Computer Engineering Cider Seminars

Checkers for propositional satisfiability (SAT solvers) are the most effective tools for solving important classes of industrial-scale problems (in computer-aided design of integrated circuits, planning, model checking, scheduling, cryptography, ...). One step "ahead" of SAT solvers, we encounter QBF provers. They manipulate the language of QBFs (Quantified Boolean Formulas), which adds the valuable possibility of quantifying universally over the truth value of variables (i.e. of requiring that a subformula is valid for both truth values of some variable). Such extra capability allows us to capture furhter application-relevant problems, and to obtain substantially compressed representations for classical ones (e.g. bounded model checking). In this introductory talk, we highlight the expressive difference between SAT and QBF, and we mention application-relevant problems that can be encoded into QBF. Then, we present several decision procedures for QBF, from classical DPLL-like search, to the latest solving paradigm - called "symbolic skolemization" - the first one to be expressly designed for this quantified language, with quite limited re-use or adaptation of techniques developed for SAT solvers. To conclude, a publically available system implementing this whole set of techniques - called "sKizzo" - is described, and experimental results and comparisons with other solvers are sketched.

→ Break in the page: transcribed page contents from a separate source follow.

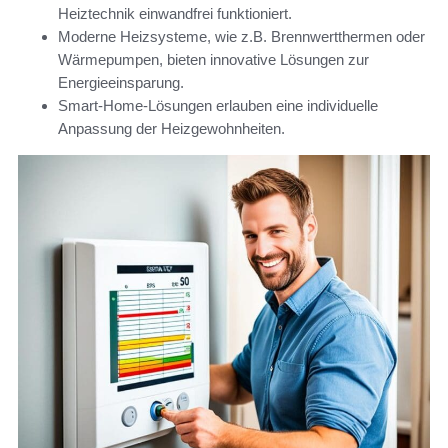
Heiztechnik einwandfrei funktioniert.
Moderne Heizsysteme, wie z.B. Brennwertthermen oder
Wärmepumpen, bieten innovative Lösungen zur
Energieeinsparung.
Smart-Home-Lösungen erlauben eine individuelle
Anpassung der Heizgewohnheiten.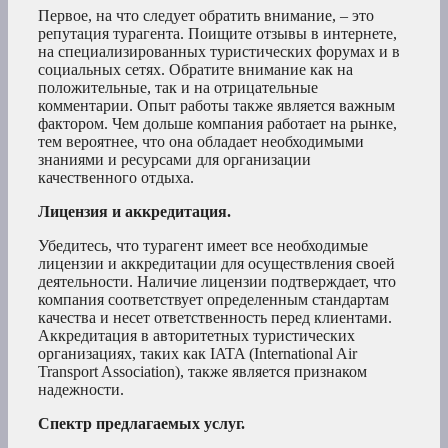
Первое, на что следует обратить внимание, – это
репутация турагента. Поищите отзывы в интернете,
на специализированных туристических форумах и в
социальных сетях. Обратите внимание как на
положительные, так и на отрицательные
комментарии. Опыт работы также является важным
фактором. Чем дольше компания работает на рынке,
тем вероятнее, что она обладает необходимыми
знаниями и ресурсами для организации
качественного отдыха.
Лицензия и аккредитация.
Убедитесь, что турагент имеет все необходимые
лицензии и аккредитации для осуществления своей
деятельности. Наличие лицензии подтверждает, что
компания соответствует определенным стандартам
качества и несет ответственность перед клиентами.
Аккредитация в авторитетных туристических
организациях, таких как IATA (International Air
Transport Association), также является признаком
надежности.
Спектр предлагаемых услуг.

After obtaining his PhD in 2002 at DIS (Department of Informatics and Systems Science, Univ. La Sapienza, Rome, Italy) with a thesis entitled "Bridging Refutation and Search in Propositional Satisfiability", Marco Benedetti moved to ITC-Irst (Institute for Scientific and Technological Research, Trento, Italy) where he has been working on SAT-based techniques for Model Checking. In the last few years he has focused on the theory and applications of Quantified Boolean Formulas (QBFs), a framework that allows to automate deduction in formal verification, planning, model checking, etc. He has developed many algorithms and techniques for evaluating and certifying QB formulas, all of which are implemented in the state-of-the-art solver "sKizzo". Currently, Dr. Benedetti is a Research Associate at LIFO (Laboratoire d'Informatique Fondamentale d'Orlians, France), where he works mainly on extensions of Quantified Constraint Satisfaction Problems (QCSPs), for which he has co-designed a publicly available solver called QeCode.